Dispensa a Mercedes!
O homem, João, chacreiro levava uma vida modesta e vivia das safrinhas sazonais. Casado, não sossegou enquanto o terceiro filho não nasceu. O mais velho chamava-se Joaquim, a do meio, Constantina e o último Manoel. Três filhos eram à conta da velhice e João, não cansava de aconselhar os amigos nas peladas dos fins de semana.
_ Não percam tempo. Se vocês se distraírem, ficam velhos e, cadê os ajudantes para a velhice. Dividam as obrigações dos filhos para com vocês e, se a onça não passar no terreiro antes da doença, vocês não pesarão na vida deles. Um cansa, o outro ajuda e a do meio reclama que você não deu atenção. Velho e sossegado, vocês e as suas amáveis cúmplices na hora do trabalho de parto. Vamos reconhecer, elas dão uma ajuda danada na vida da gente.
João e a sua filosofia de vida faziam rir os amigos.
_Não tem desculpa para não tratar dos dentes. Eu marco hora na universidade, os estudantes me atendem, os professores avaliam o tratamento e a família fica com um sorriso bonito na fotografia. Melhor que isso, todo o mundo lá em casa come leitão crocante sem reclamar. Qual é a vantagem da safrinha, da venda, se eu não puder comer? A mastigação garante o bucho em bom estado de conservação. O meu bucho bem tratado.
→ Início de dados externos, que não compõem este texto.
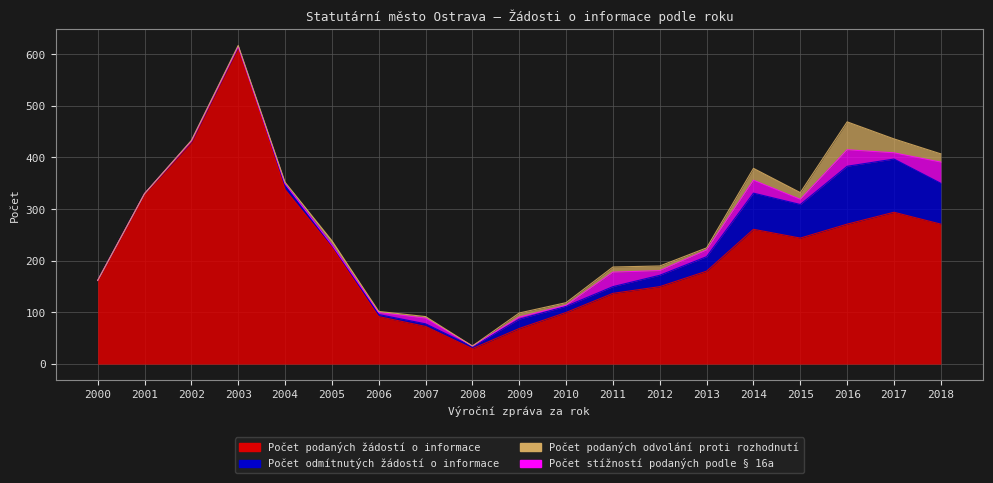

Reading left to right, list all the values displayed in this chart.

Počet podaných žádostí o informace: 2000=162	2001=330	2002=429	2003=613	2004=338	2005=226	2006=92	2007=73	2008=30	2009=69	2010=100	2011=137	2012=150	2013=180	2014=261	2015=244	2016=271	2017=294	2018=271
Počet odmítnutých žádostí o informace: 2000=0	2001=0	2002=3	2003=2	2004=11	2005=5	2006=4	2007=5	2008=4	2009=18	2010=12	2011=13	2012=22	2013=28	2014=70	2015=65	2016=112	2017=103	2018=79
Počet podaných odvolání proti rozhodnutí: 2000=0	2001=0	2002=1	2003=2	2004=3	2005=8	2006=2	2007=3	2008=0	2009=8	2010=5	2011=10	2012=9	2013=4	2014=23	2015=13	2016=54	2017=27	2018=16
Počet stížností podaných podle § 16a: 2000=0	2001=0	2002=0	2003=0	2004=0	2005=0	2006=4	2007=11	2008=1	2009=4	2010=2	2011=28	2012=9	2013=13	2014=25	2015=10	2016=32	2017=12	2018=41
Contador de história, bom de prosa e confiado, o grande fazendeiro da região, de apelido Turrão, resolveu aprontar uma pegada para ele. Em um dia de tempo seco, pegou o seu carro de luxo importado e foi até a chácara do João.
_João, deixarei o Impala aqui para te ajudar. Pode usá-lo para ir à cidade, no campo, virei buscar o carro daqui a três meses. Foi-se embora pensando que o João iria usar o automóvel e por certo estragá-lo. Sem contar que o automóvel era segurado, foi-se embora deixando o carro estacionado ao lado da cerca. João tinha um trator velho e não sabia dirigir.
João não mexeu no carro e continuou com as safrinhas, o trator e a contação de vantagens aos amigos de sempre.
Nesse meio tempo choveu, fez sol, e o Impala no tempo. Na chácara não tinha garagem porque não tinha automóvel.
Passados os três meses, Turrão chegou para buscar o carro.
_João, o meu carro está atolado?
_Choveu Turrão.
_João você não saiu, não experimentou o possante?
_Eu estava plantando e colhendo Turrão.
Turrão, irritado, perguntou como é que ele iria tirar o carro coberto até as portas de barro.
_Eu pego uma corda e amarro no trator. Eu ajudo e dispenso a Mercedes para o senhor.
_Não é Mercedes, é Impala!
_Não adiantou Turrão, eu tentei limpá-la, mas o tempo não ajudou. Turrão, você e a sua mulher têm três filhos?